GNU/Linux is wrongly referred to most of the time and there is a lack of understanding of the relationship between GNU, Linux and GNU/Linux. Linux is the kernel and together with the GNU system these form GNU/Linux operating system. However, most people think Linux is the complete operating system.
When reading about GNU/Linux one thing which comes up quite a lot is the GNU toolchain – this is a collection of programming tools produced by the GNU project, that can be used for developing software applications and operating systems.
The GNU toolchain consists of:
- GNU make: automation tool for compilation and build.
- GNU Compiler Collection (GCC): a suite of compilers for several programming languages.
- GNU Binutils: is a suite of tools including linker, assembler and other tools.
- GNU Bison: parser generator (often used with the Flex lexical analyser).
- GNU m4: m4 macro processor.
- GNU Debugger (GDB): code debugging tool.
- GNU build system (autotools): Autoconf, Automake and Libtool.
It is worth noting that these are incredibly important tools used across the globe by huge numbers of people, for everything from smart phones to supercomputers.
Free or Open?
One thing that I did learn more about was the relationship between Free and Open Source software. I’d heard that these two were similar in concept but quite different at the same time. I thought it might be best at this point to ask a colleague for help explaining the differences, since a lot of what I read online seemed to be very biased.
The main differences between the two seem to be related to the licences attached to them. From what I understand of it, free in this context means that whoever uses the software and makes any changes to it, has to make everything including the modified source code available to whoever they pass it on to, so it remains free (as in freedom) and all the source code is available. Whereas with Open Source you can have licences where software that started out as open can be made closed and built into software where the source code is not available. A full definition of Open Source can be found here.

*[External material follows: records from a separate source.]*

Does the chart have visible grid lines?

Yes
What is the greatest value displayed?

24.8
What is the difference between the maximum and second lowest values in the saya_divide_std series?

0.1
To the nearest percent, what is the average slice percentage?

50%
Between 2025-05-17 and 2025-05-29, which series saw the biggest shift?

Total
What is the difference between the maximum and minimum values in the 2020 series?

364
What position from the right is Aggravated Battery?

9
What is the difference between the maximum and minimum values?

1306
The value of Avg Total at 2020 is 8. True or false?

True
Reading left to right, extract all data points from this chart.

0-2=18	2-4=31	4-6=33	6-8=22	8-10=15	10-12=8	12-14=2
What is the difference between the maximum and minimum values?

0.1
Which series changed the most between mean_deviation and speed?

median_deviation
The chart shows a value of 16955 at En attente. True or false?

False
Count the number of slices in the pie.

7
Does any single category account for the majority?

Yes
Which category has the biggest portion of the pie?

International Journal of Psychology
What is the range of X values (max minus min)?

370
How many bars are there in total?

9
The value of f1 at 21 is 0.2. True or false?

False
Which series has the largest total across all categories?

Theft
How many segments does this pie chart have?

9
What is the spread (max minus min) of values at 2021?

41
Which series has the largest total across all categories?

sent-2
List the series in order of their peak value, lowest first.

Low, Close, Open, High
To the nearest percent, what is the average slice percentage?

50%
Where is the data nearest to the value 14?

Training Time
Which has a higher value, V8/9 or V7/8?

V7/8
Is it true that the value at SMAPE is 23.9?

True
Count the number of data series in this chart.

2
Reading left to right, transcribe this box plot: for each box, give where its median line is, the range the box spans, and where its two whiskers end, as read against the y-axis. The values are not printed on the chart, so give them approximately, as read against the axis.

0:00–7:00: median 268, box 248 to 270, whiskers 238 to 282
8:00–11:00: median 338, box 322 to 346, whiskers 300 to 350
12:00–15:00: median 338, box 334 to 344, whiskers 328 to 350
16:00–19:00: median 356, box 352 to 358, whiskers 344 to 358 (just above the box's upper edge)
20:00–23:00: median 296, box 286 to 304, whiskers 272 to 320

A couple of months back I entered the BSC OSSG (British Computing Society Open Source Specialist Group) Student Competition with my Light Theremin Project and found out that I’m one of the winners. So next month I’ll be making a trip down to London to receive my prize and give a fifteen minute presentation on my entry. I’m both excited and nervous at the same time, I don’t have much experience with public speaking at all and haven’t given a presentation since I gave a lightening talk at Wuthering Bytes 2014!
Back to School
I went back to college in the middle of the month and its been something which I’ve been really looking forward to for a while. Since its still early on in the term were still very much getting into the swing of things, there are more great units running this year for HND2:
- Electronical, Electronic & Digital principles
- Further Electrical power
- Digital & Analogue
- Electronics Principles
- E&E Principles
- Further Analytical MethodsJEREM
I’m particularly looking forward to getting my teeth stuck into Further Analytical Methods. Last year when I studied Analytical Methods it became one of my favourite units, so I cant wait to further study this module.
It is looking like October is going to be another busy month, as my HND picks up I’m hoping there are more units which will overlap with projects which I decide to build in the upcoming year.